「医療法人の動向」

 公認会計士による監査というと、一般的には上場企業が受けるもの、大企業が受けるものというイメージを持たれているだろう。
 実は、平成29年4月2日以降に開始する会計年度から、医療法人においても公認会計士による監査が義務化されている。
 ただし、全ての医療法人ではなく、医療法人のうち負債の額が50億円以上、又は収益額の合計が70億円以上であるものなど、一定規模以上の医療法人に限られる。

 医療法人は株式会社等と比較して経営の透明性が低く、法令等遵守体制の構築が十分に担保されていない、などの理由による。
 医療法人により違いはあるものの、収入の大半が税金で賄われているため、不正に税金を受け取っていないか第三者にチェックして欲しいということなのだろう。

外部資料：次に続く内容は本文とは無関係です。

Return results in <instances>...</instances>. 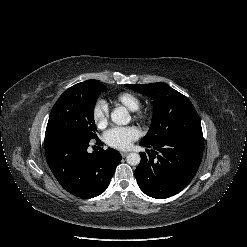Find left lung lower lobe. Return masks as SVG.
<instances>
[{
	"label": "left lung lower lobe",
	"mask_w": 247,
	"mask_h": 247,
	"mask_svg": "<svg viewBox=\"0 0 247 247\" xmlns=\"http://www.w3.org/2000/svg\"><path fill=\"white\" fill-rule=\"evenodd\" d=\"M141 161L135 170L138 186L148 196L164 199L183 190L195 176L203 155L204 141L174 139L142 143Z\"/></svg>",
	"instance_id": "1"
}]
</instances>
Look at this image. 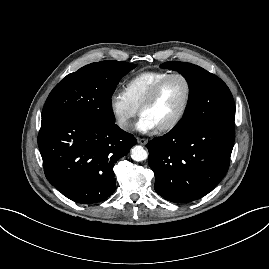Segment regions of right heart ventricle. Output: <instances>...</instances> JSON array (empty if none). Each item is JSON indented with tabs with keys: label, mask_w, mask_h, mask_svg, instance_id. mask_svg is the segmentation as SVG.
<instances>
[{
	"label": "right heart ventricle",
	"mask_w": 269,
	"mask_h": 269,
	"mask_svg": "<svg viewBox=\"0 0 269 269\" xmlns=\"http://www.w3.org/2000/svg\"><path fill=\"white\" fill-rule=\"evenodd\" d=\"M167 71H144L129 79L124 87V92L129 101L139 109L151 89L164 77Z\"/></svg>",
	"instance_id": "right-heart-ventricle-1"
}]
</instances>
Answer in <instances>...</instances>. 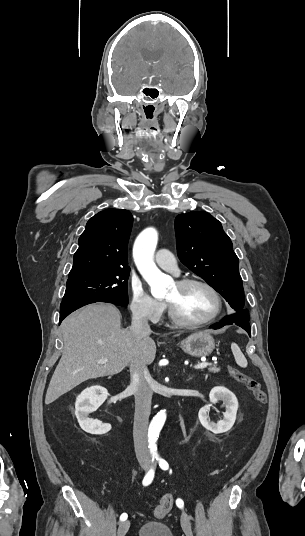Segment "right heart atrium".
<instances>
[{
    "label": "right heart atrium",
    "instance_id": "right-heart-atrium-1",
    "mask_svg": "<svg viewBox=\"0 0 305 536\" xmlns=\"http://www.w3.org/2000/svg\"><path fill=\"white\" fill-rule=\"evenodd\" d=\"M129 307L133 316L148 320L158 319L164 310V304L151 297L136 281L130 284Z\"/></svg>",
    "mask_w": 305,
    "mask_h": 536
}]
</instances>
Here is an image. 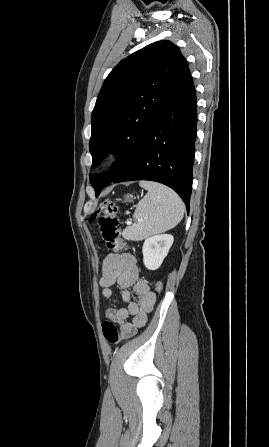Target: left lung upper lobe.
Instances as JSON below:
<instances>
[{
  "label": "left lung upper lobe",
  "mask_w": 269,
  "mask_h": 447,
  "mask_svg": "<svg viewBox=\"0 0 269 447\" xmlns=\"http://www.w3.org/2000/svg\"><path fill=\"white\" fill-rule=\"evenodd\" d=\"M185 61L172 42L159 41L120 61L107 76L91 115V167H97L111 151L117 160L108 173L89 176L95 191L116 179L137 154Z\"/></svg>",
  "instance_id": "obj_1"
}]
</instances>
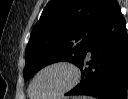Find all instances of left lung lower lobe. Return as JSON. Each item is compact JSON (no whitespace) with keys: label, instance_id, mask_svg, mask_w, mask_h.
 <instances>
[{"label":"left lung lower lobe","instance_id":"left-lung-lower-lobe-1","mask_svg":"<svg viewBox=\"0 0 128 99\" xmlns=\"http://www.w3.org/2000/svg\"><path fill=\"white\" fill-rule=\"evenodd\" d=\"M89 55L91 60L87 62ZM76 65L82 70L81 82L66 95L127 99L128 36L116 0H108L88 48Z\"/></svg>","mask_w":128,"mask_h":99}]
</instances>
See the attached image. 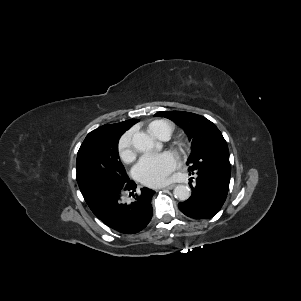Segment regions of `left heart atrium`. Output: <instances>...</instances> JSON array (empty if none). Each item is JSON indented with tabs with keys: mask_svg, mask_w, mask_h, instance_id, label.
<instances>
[{
	"mask_svg": "<svg viewBox=\"0 0 301 301\" xmlns=\"http://www.w3.org/2000/svg\"><path fill=\"white\" fill-rule=\"evenodd\" d=\"M179 166L178 157L172 152L143 156L133 169L134 177L147 186L163 185Z\"/></svg>",
	"mask_w": 301,
	"mask_h": 301,
	"instance_id": "left-heart-atrium-1",
	"label": "left heart atrium"
}]
</instances>
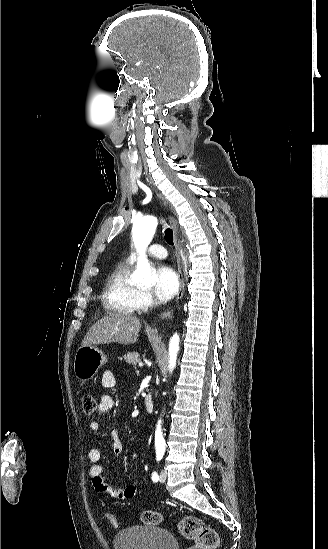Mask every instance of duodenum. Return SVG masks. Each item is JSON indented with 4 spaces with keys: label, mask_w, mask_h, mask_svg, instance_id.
I'll return each instance as SVG.
<instances>
[{
    "label": "duodenum",
    "mask_w": 328,
    "mask_h": 549,
    "mask_svg": "<svg viewBox=\"0 0 328 549\" xmlns=\"http://www.w3.org/2000/svg\"><path fill=\"white\" fill-rule=\"evenodd\" d=\"M145 408L148 412H152L154 409V401L150 394H146L144 397Z\"/></svg>",
    "instance_id": "1"
}]
</instances>
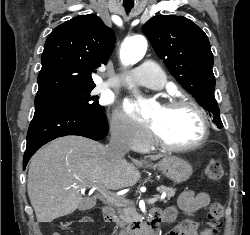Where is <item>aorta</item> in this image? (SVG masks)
Returning <instances> with one entry per match:
<instances>
[{
	"label": "aorta",
	"instance_id": "1",
	"mask_svg": "<svg viewBox=\"0 0 250 235\" xmlns=\"http://www.w3.org/2000/svg\"><path fill=\"white\" fill-rule=\"evenodd\" d=\"M147 41L144 38H132L121 47V56L127 63L139 61L146 53Z\"/></svg>",
	"mask_w": 250,
	"mask_h": 235
}]
</instances>
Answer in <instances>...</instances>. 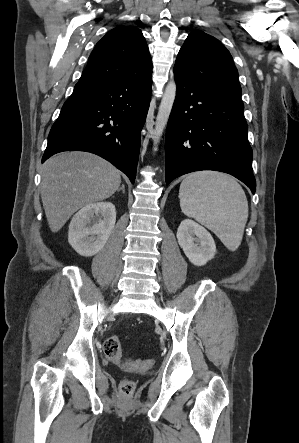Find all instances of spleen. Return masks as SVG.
<instances>
[{"mask_svg":"<svg viewBox=\"0 0 299 443\" xmlns=\"http://www.w3.org/2000/svg\"><path fill=\"white\" fill-rule=\"evenodd\" d=\"M180 207L212 230L230 250L241 244L248 219V202L236 180L218 172L188 175L179 190Z\"/></svg>","mask_w":299,"mask_h":443,"instance_id":"obj_1","label":"spleen"}]
</instances>
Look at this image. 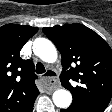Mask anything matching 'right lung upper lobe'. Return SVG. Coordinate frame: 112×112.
I'll return each mask as SVG.
<instances>
[{
	"mask_svg": "<svg viewBox=\"0 0 112 112\" xmlns=\"http://www.w3.org/2000/svg\"><path fill=\"white\" fill-rule=\"evenodd\" d=\"M37 31L15 24L0 27V112H29L39 95L34 64L19 55Z\"/></svg>",
	"mask_w": 112,
	"mask_h": 112,
	"instance_id": "obj_1",
	"label": "right lung upper lobe"
}]
</instances>
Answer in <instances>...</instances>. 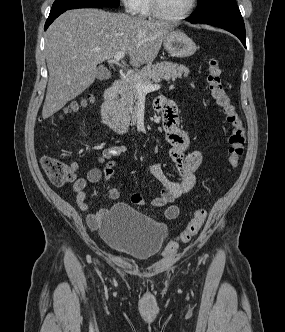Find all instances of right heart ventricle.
<instances>
[{
  "mask_svg": "<svg viewBox=\"0 0 285 332\" xmlns=\"http://www.w3.org/2000/svg\"><path fill=\"white\" fill-rule=\"evenodd\" d=\"M139 16L142 18L153 17L151 0H142L140 5V10L138 12Z\"/></svg>",
  "mask_w": 285,
  "mask_h": 332,
  "instance_id": "1",
  "label": "right heart ventricle"
}]
</instances>
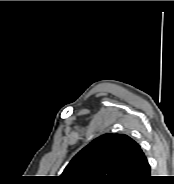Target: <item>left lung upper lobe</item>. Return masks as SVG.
<instances>
[{
  "label": "left lung upper lobe",
  "mask_w": 174,
  "mask_h": 184,
  "mask_svg": "<svg viewBox=\"0 0 174 184\" xmlns=\"http://www.w3.org/2000/svg\"><path fill=\"white\" fill-rule=\"evenodd\" d=\"M140 146L124 134H104L83 148L61 175L66 184H126Z\"/></svg>",
  "instance_id": "obj_1"
}]
</instances>
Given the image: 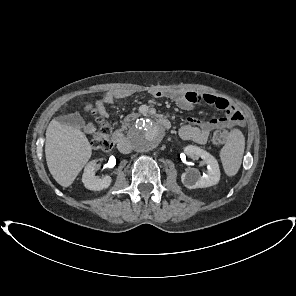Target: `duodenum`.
<instances>
[{
    "instance_id": "1",
    "label": "duodenum",
    "mask_w": 296,
    "mask_h": 296,
    "mask_svg": "<svg viewBox=\"0 0 296 296\" xmlns=\"http://www.w3.org/2000/svg\"><path fill=\"white\" fill-rule=\"evenodd\" d=\"M158 123L164 128H169L171 125L170 121L165 117H159ZM112 141L121 152L127 153L129 151V144L126 141L125 136L121 130H116L113 133Z\"/></svg>"
}]
</instances>
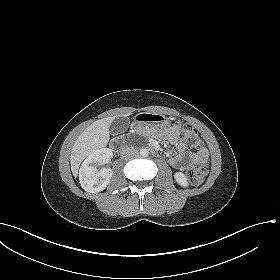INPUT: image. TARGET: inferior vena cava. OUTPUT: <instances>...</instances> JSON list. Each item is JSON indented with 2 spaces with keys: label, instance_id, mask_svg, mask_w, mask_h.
I'll use <instances>...</instances> for the list:
<instances>
[{
  "label": "inferior vena cava",
  "instance_id": "inferior-vena-cava-1",
  "mask_svg": "<svg viewBox=\"0 0 280 280\" xmlns=\"http://www.w3.org/2000/svg\"><path fill=\"white\" fill-rule=\"evenodd\" d=\"M138 155V150L133 147H126L121 152V158L130 159Z\"/></svg>",
  "mask_w": 280,
  "mask_h": 280
}]
</instances>
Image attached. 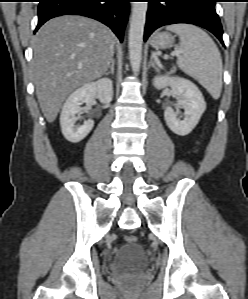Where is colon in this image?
I'll list each match as a JSON object with an SVG mask.
<instances>
[{
    "label": "colon",
    "instance_id": "obj_1",
    "mask_svg": "<svg viewBox=\"0 0 248 299\" xmlns=\"http://www.w3.org/2000/svg\"><path fill=\"white\" fill-rule=\"evenodd\" d=\"M124 240L125 242H127L128 244H134L137 242V237L133 234H129V235H126L124 237Z\"/></svg>",
    "mask_w": 248,
    "mask_h": 299
}]
</instances>
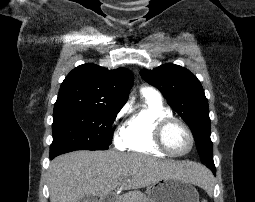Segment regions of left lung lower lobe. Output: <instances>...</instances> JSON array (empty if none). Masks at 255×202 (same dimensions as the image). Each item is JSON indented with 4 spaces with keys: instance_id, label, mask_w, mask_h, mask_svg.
Segmentation results:
<instances>
[{
    "instance_id": "0a47b994",
    "label": "left lung lower lobe",
    "mask_w": 255,
    "mask_h": 202,
    "mask_svg": "<svg viewBox=\"0 0 255 202\" xmlns=\"http://www.w3.org/2000/svg\"><path fill=\"white\" fill-rule=\"evenodd\" d=\"M206 163V165L211 169V171L215 174L216 173V169H215V165L213 161H206L204 162Z\"/></svg>"
}]
</instances>
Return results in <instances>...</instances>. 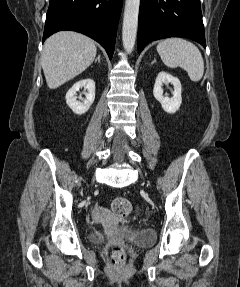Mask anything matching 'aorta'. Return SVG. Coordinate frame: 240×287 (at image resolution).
<instances>
[{
    "instance_id": "aorta-1",
    "label": "aorta",
    "mask_w": 240,
    "mask_h": 287,
    "mask_svg": "<svg viewBox=\"0 0 240 287\" xmlns=\"http://www.w3.org/2000/svg\"><path fill=\"white\" fill-rule=\"evenodd\" d=\"M140 0H126L123 27L122 41L126 52L130 53L134 49L139 15Z\"/></svg>"
}]
</instances>
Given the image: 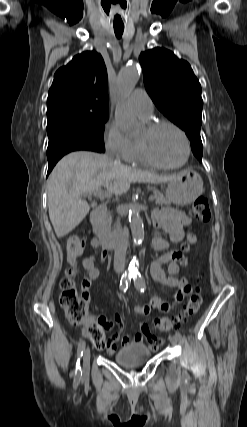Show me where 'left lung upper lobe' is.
<instances>
[{
  "label": "left lung upper lobe",
  "mask_w": 247,
  "mask_h": 427,
  "mask_svg": "<svg viewBox=\"0 0 247 427\" xmlns=\"http://www.w3.org/2000/svg\"><path fill=\"white\" fill-rule=\"evenodd\" d=\"M139 61L148 94L157 108L185 131L193 154L202 162L203 101L201 85L191 66L164 48L141 53Z\"/></svg>",
  "instance_id": "1"
}]
</instances>
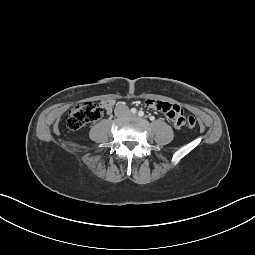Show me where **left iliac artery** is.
<instances>
[{
    "instance_id": "obj_1",
    "label": "left iliac artery",
    "mask_w": 255,
    "mask_h": 255,
    "mask_svg": "<svg viewBox=\"0 0 255 255\" xmlns=\"http://www.w3.org/2000/svg\"><path fill=\"white\" fill-rule=\"evenodd\" d=\"M138 116H140V117L144 116V112H143L142 110H140V111L138 112Z\"/></svg>"
}]
</instances>
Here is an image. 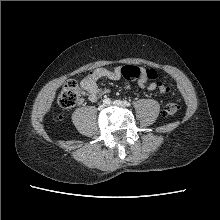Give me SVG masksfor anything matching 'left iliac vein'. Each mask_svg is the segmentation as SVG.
<instances>
[{
    "instance_id": "1",
    "label": "left iliac vein",
    "mask_w": 220,
    "mask_h": 220,
    "mask_svg": "<svg viewBox=\"0 0 220 220\" xmlns=\"http://www.w3.org/2000/svg\"><path fill=\"white\" fill-rule=\"evenodd\" d=\"M113 105L118 106V107H124V103L121 100H115L113 102Z\"/></svg>"
}]
</instances>
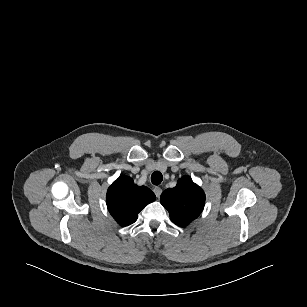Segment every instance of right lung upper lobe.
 <instances>
[{
  "label": "right lung upper lobe",
  "instance_id": "1",
  "mask_svg": "<svg viewBox=\"0 0 307 307\" xmlns=\"http://www.w3.org/2000/svg\"><path fill=\"white\" fill-rule=\"evenodd\" d=\"M154 200L155 194L149 188L137 186L128 176L114 181L106 196L108 210L121 226L134 223L138 213Z\"/></svg>",
  "mask_w": 307,
  "mask_h": 307
}]
</instances>
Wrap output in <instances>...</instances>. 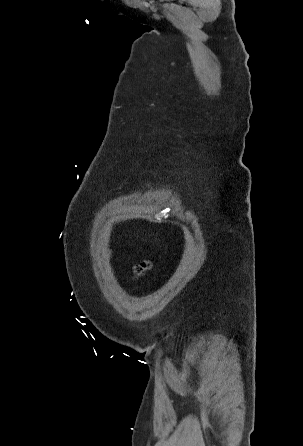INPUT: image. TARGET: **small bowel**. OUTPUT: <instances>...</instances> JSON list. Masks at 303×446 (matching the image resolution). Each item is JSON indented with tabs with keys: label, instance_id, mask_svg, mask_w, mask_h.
Masks as SVG:
<instances>
[{
	"label": "small bowel",
	"instance_id": "obj_1",
	"mask_svg": "<svg viewBox=\"0 0 303 446\" xmlns=\"http://www.w3.org/2000/svg\"><path fill=\"white\" fill-rule=\"evenodd\" d=\"M115 249H113V248H110V249H108L106 252H105V258L108 260V261H111L112 260V258H113V256H114V254H115Z\"/></svg>",
	"mask_w": 303,
	"mask_h": 446
}]
</instances>
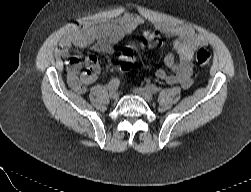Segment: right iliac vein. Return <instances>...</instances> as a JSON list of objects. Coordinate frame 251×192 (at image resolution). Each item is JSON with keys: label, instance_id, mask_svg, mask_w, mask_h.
<instances>
[{"label": "right iliac vein", "instance_id": "1", "mask_svg": "<svg viewBox=\"0 0 251 192\" xmlns=\"http://www.w3.org/2000/svg\"><path fill=\"white\" fill-rule=\"evenodd\" d=\"M109 95L113 100H117L119 98V94L115 90L110 91Z\"/></svg>", "mask_w": 251, "mask_h": 192}]
</instances>
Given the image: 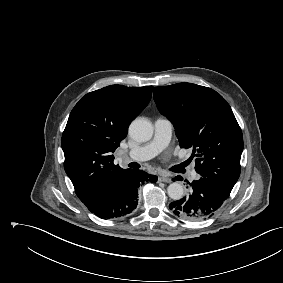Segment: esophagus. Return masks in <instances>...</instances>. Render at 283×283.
Instances as JSON below:
<instances>
[{
    "label": "esophagus",
    "instance_id": "1",
    "mask_svg": "<svg viewBox=\"0 0 283 283\" xmlns=\"http://www.w3.org/2000/svg\"><path fill=\"white\" fill-rule=\"evenodd\" d=\"M159 181L165 182V183H170L171 182V178H169L167 176H164V175H161V176H159Z\"/></svg>",
    "mask_w": 283,
    "mask_h": 283
}]
</instances>
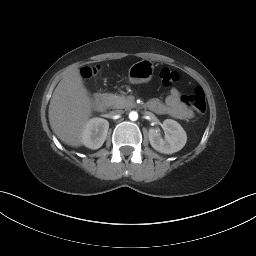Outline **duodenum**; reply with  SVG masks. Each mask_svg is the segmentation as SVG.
Masks as SVG:
<instances>
[{
  "mask_svg": "<svg viewBox=\"0 0 256 256\" xmlns=\"http://www.w3.org/2000/svg\"><path fill=\"white\" fill-rule=\"evenodd\" d=\"M92 104L97 110L103 109L107 105V97L103 94H95L92 98Z\"/></svg>",
  "mask_w": 256,
  "mask_h": 256,
  "instance_id": "1",
  "label": "duodenum"
}]
</instances>
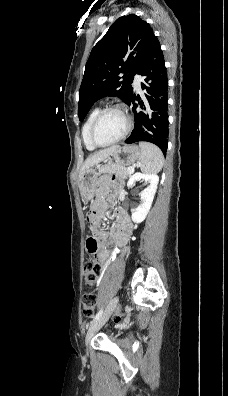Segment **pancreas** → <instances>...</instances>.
Masks as SVG:
<instances>
[{
    "instance_id": "cf45deb5",
    "label": "pancreas",
    "mask_w": 228,
    "mask_h": 396,
    "mask_svg": "<svg viewBox=\"0 0 228 396\" xmlns=\"http://www.w3.org/2000/svg\"><path fill=\"white\" fill-rule=\"evenodd\" d=\"M101 173L104 174H116L124 179H126L127 177H129L131 175V173L129 172V168H127L126 166H122L119 164H114V163H110L106 166H104L101 169Z\"/></svg>"
}]
</instances>
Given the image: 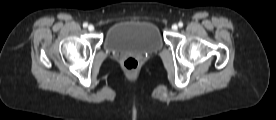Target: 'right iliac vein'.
<instances>
[{
	"label": "right iliac vein",
	"instance_id": "right-iliac-vein-1",
	"mask_svg": "<svg viewBox=\"0 0 276 120\" xmlns=\"http://www.w3.org/2000/svg\"><path fill=\"white\" fill-rule=\"evenodd\" d=\"M94 29H95V28H94L93 25H89V26H88V30H89L90 32L94 31Z\"/></svg>",
	"mask_w": 276,
	"mask_h": 120
}]
</instances>
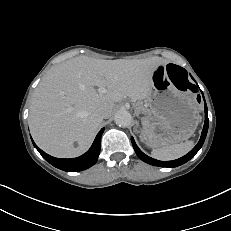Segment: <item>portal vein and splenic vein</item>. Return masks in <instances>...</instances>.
Returning a JSON list of instances; mask_svg holds the SVG:
<instances>
[{
    "label": "portal vein and splenic vein",
    "mask_w": 231,
    "mask_h": 231,
    "mask_svg": "<svg viewBox=\"0 0 231 231\" xmlns=\"http://www.w3.org/2000/svg\"><path fill=\"white\" fill-rule=\"evenodd\" d=\"M98 90H99L100 93H105L106 92V88H104V87H100Z\"/></svg>",
    "instance_id": "obj_1"
}]
</instances>
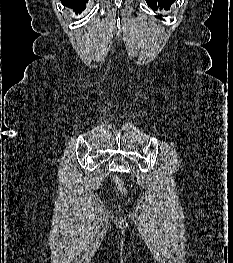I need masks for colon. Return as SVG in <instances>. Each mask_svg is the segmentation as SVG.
Masks as SVG:
<instances>
[{
  "label": "colon",
  "mask_w": 233,
  "mask_h": 263,
  "mask_svg": "<svg viewBox=\"0 0 233 263\" xmlns=\"http://www.w3.org/2000/svg\"><path fill=\"white\" fill-rule=\"evenodd\" d=\"M114 181L116 182V185H117V187H118V190H119L122 194L127 195V194H128V191H127L126 187L124 186V184L122 183V181L119 180V178L116 177V176L114 177Z\"/></svg>",
  "instance_id": "5ec220e1"
}]
</instances>
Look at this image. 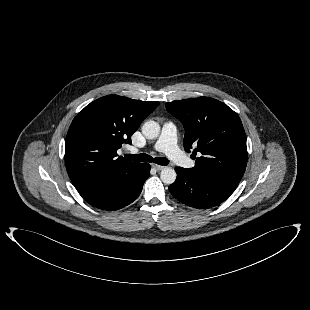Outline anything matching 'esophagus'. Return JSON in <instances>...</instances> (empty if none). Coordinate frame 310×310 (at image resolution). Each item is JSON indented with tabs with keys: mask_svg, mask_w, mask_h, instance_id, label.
Masks as SVG:
<instances>
[{
	"mask_svg": "<svg viewBox=\"0 0 310 310\" xmlns=\"http://www.w3.org/2000/svg\"><path fill=\"white\" fill-rule=\"evenodd\" d=\"M152 167L158 171L163 170L165 168V166H161L158 164H152Z\"/></svg>",
	"mask_w": 310,
	"mask_h": 310,
	"instance_id": "obj_1",
	"label": "esophagus"
}]
</instances>
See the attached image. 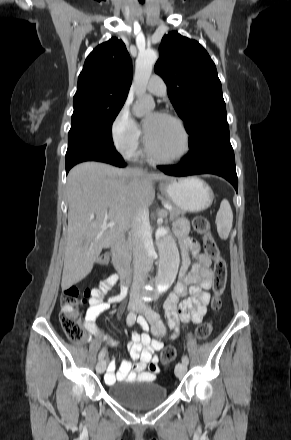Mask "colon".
Masks as SVG:
<instances>
[{
  "label": "colon",
  "instance_id": "obj_1",
  "mask_svg": "<svg viewBox=\"0 0 291 440\" xmlns=\"http://www.w3.org/2000/svg\"><path fill=\"white\" fill-rule=\"evenodd\" d=\"M192 224L196 233L204 235L203 243L205 253L214 262L213 291L215 299L213 300V306L214 308H218L220 306L219 297L223 293L226 285L227 265L220 255L214 238L210 234L209 220L204 216H196ZM107 262V258L102 259L103 264H107ZM97 289L98 288H84L81 290L78 285H72L62 292L59 321L68 340L73 343H81L85 339V331L79 320V304L83 299L91 297ZM211 331V324L203 323L198 327L196 337L199 340H204L210 335ZM175 356L176 349L173 346H167L161 354L163 366H167Z\"/></svg>",
  "mask_w": 291,
  "mask_h": 440
}]
</instances>
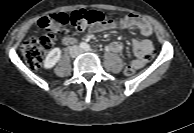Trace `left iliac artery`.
<instances>
[{
  "label": "left iliac artery",
  "mask_w": 194,
  "mask_h": 133,
  "mask_svg": "<svg viewBox=\"0 0 194 133\" xmlns=\"http://www.w3.org/2000/svg\"><path fill=\"white\" fill-rule=\"evenodd\" d=\"M85 50H87V51L91 50V49H90V46L88 45L87 48H86Z\"/></svg>",
  "instance_id": "left-iliac-artery-1"
}]
</instances>
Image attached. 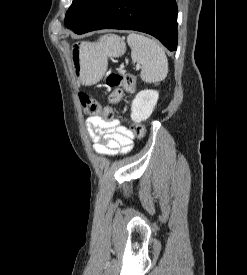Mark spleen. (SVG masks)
<instances>
[{"mask_svg":"<svg viewBox=\"0 0 247 275\" xmlns=\"http://www.w3.org/2000/svg\"><path fill=\"white\" fill-rule=\"evenodd\" d=\"M104 37L97 43L100 47L108 45ZM127 43L131 48L132 61L141 65V79L146 83L164 80L168 73V59L164 48L154 39L130 33Z\"/></svg>","mask_w":247,"mask_h":275,"instance_id":"3e777b00","label":"spleen"}]
</instances>
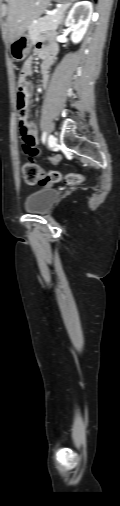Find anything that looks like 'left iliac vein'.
Returning a JSON list of instances; mask_svg holds the SVG:
<instances>
[{
	"mask_svg": "<svg viewBox=\"0 0 120 506\" xmlns=\"http://www.w3.org/2000/svg\"><path fill=\"white\" fill-rule=\"evenodd\" d=\"M48 144H49L50 147H53V146L56 145V138H55L54 135H52V134L49 135V137H48Z\"/></svg>",
	"mask_w": 120,
	"mask_h": 506,
	"instance_id": "4c4485c4",
	"label": "left iliac vein"
}]
</instances>
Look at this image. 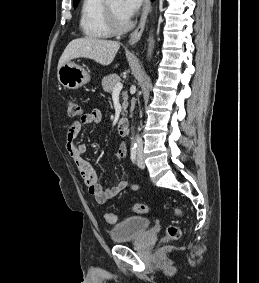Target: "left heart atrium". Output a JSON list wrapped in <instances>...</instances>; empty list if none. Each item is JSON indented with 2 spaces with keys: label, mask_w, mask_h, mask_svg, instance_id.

 監査法人で勤務している元同僚などの話を聞くと、監査法人など監査業界においても人不足が恒常的になっているようだ。
 どれくらいの医療法人が監査対象になるのかわからないが、1,000法人ぐらいだろうか。
 ただでさえ人手不足と言われているのに、これだけの医療法人の監査を監査業界として受託できるのだろうか。
 人手不足を残業でまかなうという、いわゆるブラック会社化するかもしれない。
 一方で、仕事を増やしたい、事業を拡大したい公認会計士にとってはビジネスチャンスだ。

 また、医療法人側からすると、社会的な信頼性を得られる、内部統制の整備・運用の精度を高められる、不正の防止・発見効果が上がるなどメリットはあるが、コスト負担も大きい。
 現時点で監査対象ではない医療法人は、監査対象になる条件に該当しないように運営していくのも選択肢の一つだろう。